THE TASK ::
Reproduce the passage of the Stephen Gilbert text between "Personal details" and "House of Lords.", inclusive, with no changes.

Chair of the Communications and Digital Committee
- In office 6 November 2017 – 19 January 2022
- Preceded by: The Lord Henley
- Succeeded by: The Baroness Stowell of Beeston

Member of the House of Lords
- Lord Temporal
- Life peerage 30 September 2015

Political Secretary to the Prime Minister of the United Kingdom
- In office 2010–2015
- Prime Minister: David Cameron
- Preceded by: Joe Irvin
- Succeeded by: Laurence Mann

Personal details
- Born: 24 July 1963 (age 63)
- Party: Conservative

= Stephen Gilbert, Baron Gilbert of Panteg =

British Conservative politician

Stephen Gilbert, Baron Gilbert of Panteg (born 24 July 1963) is a British Conservative politician and member of the House of Lords.

==Early life==

Gilbert was brought up in Pontypool and became active in politics in the town. After attending West Monmouth School he worked in Cwmbran and soon became involved in local politics.

He said in an interview: "I saw in Pontypool that politics was about public service. It was a Labour town but with an active Conservative Party and thriving community organisations.

DATA EXTRACT ::
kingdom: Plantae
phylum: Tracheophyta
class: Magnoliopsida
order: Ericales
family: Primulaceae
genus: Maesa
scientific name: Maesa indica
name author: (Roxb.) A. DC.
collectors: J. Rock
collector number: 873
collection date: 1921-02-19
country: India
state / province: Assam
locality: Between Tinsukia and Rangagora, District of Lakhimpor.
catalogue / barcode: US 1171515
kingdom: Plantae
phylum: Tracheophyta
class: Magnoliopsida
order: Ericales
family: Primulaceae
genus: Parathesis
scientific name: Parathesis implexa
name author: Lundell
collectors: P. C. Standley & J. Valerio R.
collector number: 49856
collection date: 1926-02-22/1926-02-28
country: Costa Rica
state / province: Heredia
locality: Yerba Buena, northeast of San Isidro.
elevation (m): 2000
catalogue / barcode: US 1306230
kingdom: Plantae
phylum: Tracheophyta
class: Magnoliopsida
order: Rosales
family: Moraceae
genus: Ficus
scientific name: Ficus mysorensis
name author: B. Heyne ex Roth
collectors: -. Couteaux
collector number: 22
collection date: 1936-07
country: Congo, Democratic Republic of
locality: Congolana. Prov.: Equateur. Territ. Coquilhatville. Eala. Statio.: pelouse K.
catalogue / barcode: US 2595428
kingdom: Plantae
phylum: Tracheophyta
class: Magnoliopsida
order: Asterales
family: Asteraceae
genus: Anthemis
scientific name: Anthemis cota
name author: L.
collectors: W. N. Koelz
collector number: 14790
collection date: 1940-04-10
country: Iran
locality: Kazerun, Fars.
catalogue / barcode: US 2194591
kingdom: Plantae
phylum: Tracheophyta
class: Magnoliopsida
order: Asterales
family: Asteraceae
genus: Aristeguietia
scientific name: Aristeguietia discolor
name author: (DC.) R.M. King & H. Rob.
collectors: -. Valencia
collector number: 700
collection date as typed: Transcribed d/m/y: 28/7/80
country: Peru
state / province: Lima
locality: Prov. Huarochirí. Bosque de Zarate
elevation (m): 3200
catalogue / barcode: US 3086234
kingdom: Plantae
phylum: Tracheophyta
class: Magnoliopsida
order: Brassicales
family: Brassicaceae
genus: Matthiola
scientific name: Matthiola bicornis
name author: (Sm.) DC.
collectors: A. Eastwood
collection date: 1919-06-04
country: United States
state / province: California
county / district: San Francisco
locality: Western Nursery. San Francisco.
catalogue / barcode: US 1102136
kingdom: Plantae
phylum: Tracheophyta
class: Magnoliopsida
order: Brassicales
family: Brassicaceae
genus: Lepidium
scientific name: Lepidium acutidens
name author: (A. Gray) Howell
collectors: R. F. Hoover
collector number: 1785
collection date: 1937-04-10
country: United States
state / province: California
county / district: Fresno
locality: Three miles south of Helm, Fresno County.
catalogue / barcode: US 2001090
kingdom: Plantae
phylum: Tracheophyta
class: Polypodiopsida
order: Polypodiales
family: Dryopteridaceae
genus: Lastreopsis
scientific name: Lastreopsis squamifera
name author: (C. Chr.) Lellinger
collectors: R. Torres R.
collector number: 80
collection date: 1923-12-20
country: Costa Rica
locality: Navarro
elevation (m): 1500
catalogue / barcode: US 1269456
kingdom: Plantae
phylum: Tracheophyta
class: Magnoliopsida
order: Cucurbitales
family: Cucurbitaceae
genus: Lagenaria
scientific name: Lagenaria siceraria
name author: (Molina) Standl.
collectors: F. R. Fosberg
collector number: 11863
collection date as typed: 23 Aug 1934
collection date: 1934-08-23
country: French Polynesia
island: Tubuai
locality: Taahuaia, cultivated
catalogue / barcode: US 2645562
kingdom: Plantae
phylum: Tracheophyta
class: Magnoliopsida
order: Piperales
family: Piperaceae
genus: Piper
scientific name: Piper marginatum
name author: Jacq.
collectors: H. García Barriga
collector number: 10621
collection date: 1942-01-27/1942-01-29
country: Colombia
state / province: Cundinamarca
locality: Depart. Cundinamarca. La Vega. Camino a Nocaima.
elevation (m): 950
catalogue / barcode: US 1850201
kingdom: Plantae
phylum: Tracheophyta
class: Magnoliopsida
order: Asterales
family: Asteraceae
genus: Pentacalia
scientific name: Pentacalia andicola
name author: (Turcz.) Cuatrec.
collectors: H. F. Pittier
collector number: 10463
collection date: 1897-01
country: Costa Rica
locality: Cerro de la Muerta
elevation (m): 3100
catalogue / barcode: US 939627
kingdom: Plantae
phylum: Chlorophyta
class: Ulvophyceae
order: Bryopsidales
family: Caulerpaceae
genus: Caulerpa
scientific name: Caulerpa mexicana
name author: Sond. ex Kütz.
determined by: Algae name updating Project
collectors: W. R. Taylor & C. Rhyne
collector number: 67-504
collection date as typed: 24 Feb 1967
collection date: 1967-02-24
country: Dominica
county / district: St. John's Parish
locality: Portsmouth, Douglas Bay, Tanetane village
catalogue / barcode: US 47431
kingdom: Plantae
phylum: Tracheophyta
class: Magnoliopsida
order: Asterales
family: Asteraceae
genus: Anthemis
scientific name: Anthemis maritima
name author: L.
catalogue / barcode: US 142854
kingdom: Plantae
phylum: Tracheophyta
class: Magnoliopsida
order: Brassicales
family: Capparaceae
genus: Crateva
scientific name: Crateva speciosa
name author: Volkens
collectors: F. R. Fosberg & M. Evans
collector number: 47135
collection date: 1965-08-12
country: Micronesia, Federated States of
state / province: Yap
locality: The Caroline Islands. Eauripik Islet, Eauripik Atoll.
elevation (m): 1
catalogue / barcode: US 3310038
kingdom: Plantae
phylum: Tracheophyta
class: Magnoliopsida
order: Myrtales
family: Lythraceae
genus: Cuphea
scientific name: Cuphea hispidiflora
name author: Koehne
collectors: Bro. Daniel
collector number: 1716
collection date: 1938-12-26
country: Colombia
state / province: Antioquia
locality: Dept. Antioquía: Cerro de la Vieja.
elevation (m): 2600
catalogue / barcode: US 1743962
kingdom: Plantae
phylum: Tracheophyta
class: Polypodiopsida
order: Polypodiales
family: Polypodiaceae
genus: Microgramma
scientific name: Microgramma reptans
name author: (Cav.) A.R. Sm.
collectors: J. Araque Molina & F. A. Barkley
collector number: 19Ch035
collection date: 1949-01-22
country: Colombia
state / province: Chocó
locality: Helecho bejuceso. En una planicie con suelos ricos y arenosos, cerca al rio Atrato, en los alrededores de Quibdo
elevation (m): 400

OUTPUT FOR THIS EXERCISE ::
Personal details
- Born: 24 July 1963 (age 63)
- Party: Conservative

= Stephen Gilbert, Baron Gilbert of Panteg =

British Conservative politician

Stephen Gilbert, Baron Gilbert of Panteg (born 24 July 1963) is a British Conservative politician and member of the House of Lords.